___ Source material ___
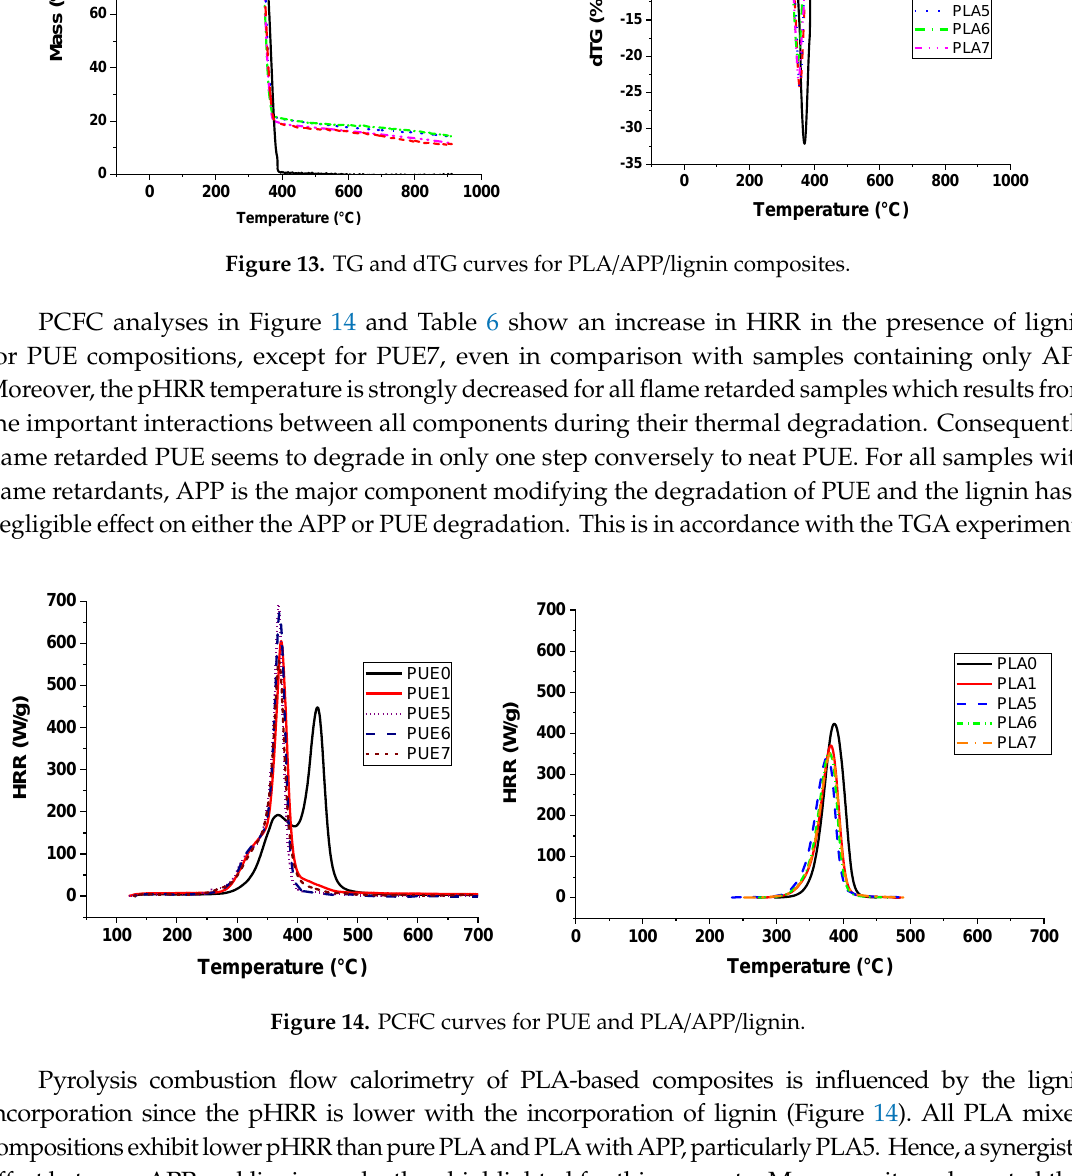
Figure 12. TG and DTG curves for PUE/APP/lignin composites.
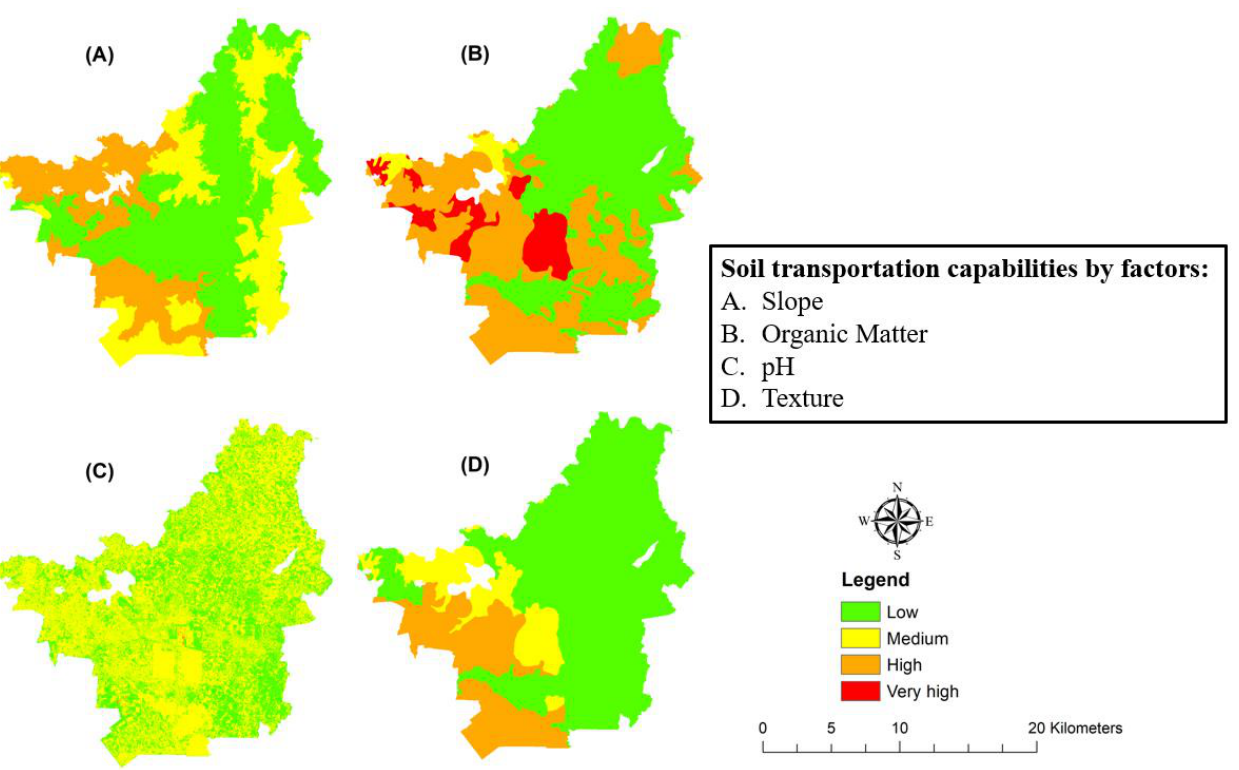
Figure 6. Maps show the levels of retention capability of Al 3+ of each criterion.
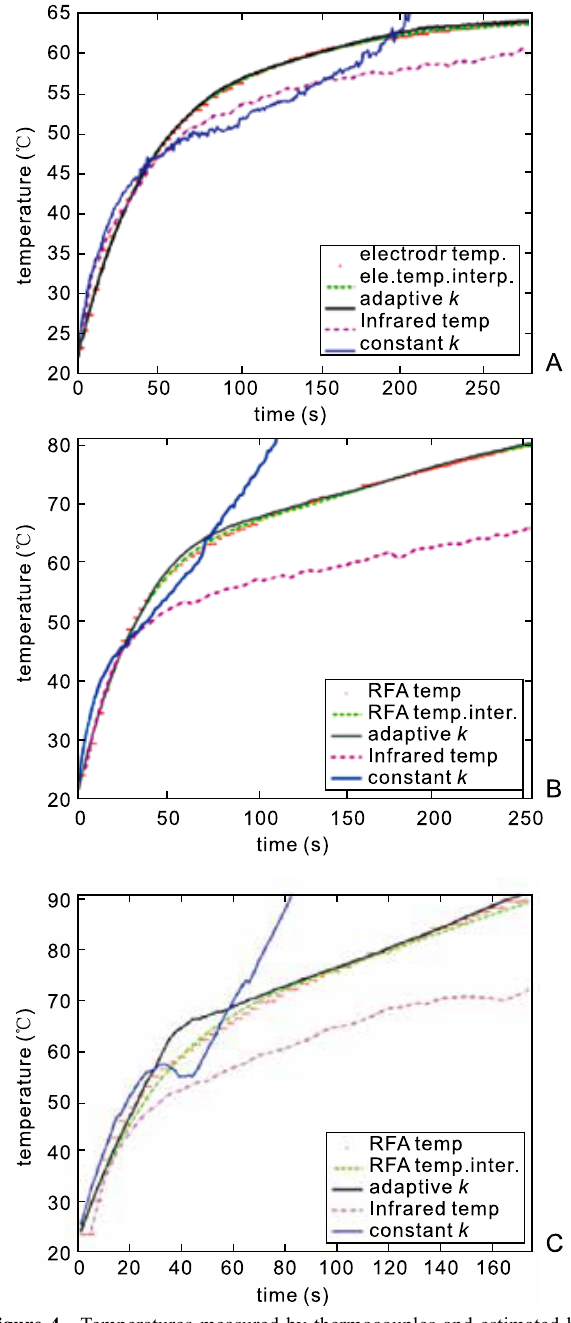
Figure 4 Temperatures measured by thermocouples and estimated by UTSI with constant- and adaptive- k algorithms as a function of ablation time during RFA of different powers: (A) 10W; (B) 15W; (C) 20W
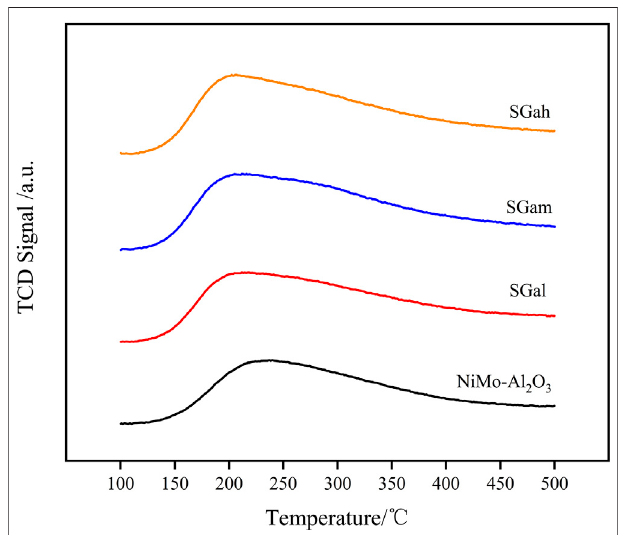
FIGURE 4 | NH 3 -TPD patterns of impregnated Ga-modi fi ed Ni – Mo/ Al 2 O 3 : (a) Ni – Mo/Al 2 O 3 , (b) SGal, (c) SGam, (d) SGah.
___
Set down word for word the lines beginning with the one containing "Figure 6. Maps" and ending with the last line of the listing, inclusive. Omit every picture.

→ Exercise output:
Figure 6. Maps show the levels of retention capability of Al 3+ of each criterion.
Figure 4 Temperatures measured by thermocouples and estimated by UTSI with constant- and adaptive- k algorithms as a function of ablation time during RFA of different powers: (A) 10W; (B) 15W; (C) 20W
FIGURE 4 | NH 3 -TPD patterns of impregnated Ga-modi fi ed Ni – Mo/ Al 2 O 3 : (a) Ni – Mo/Al 2 O 3 , (b) SGal, (c) SGam, (d) SGah.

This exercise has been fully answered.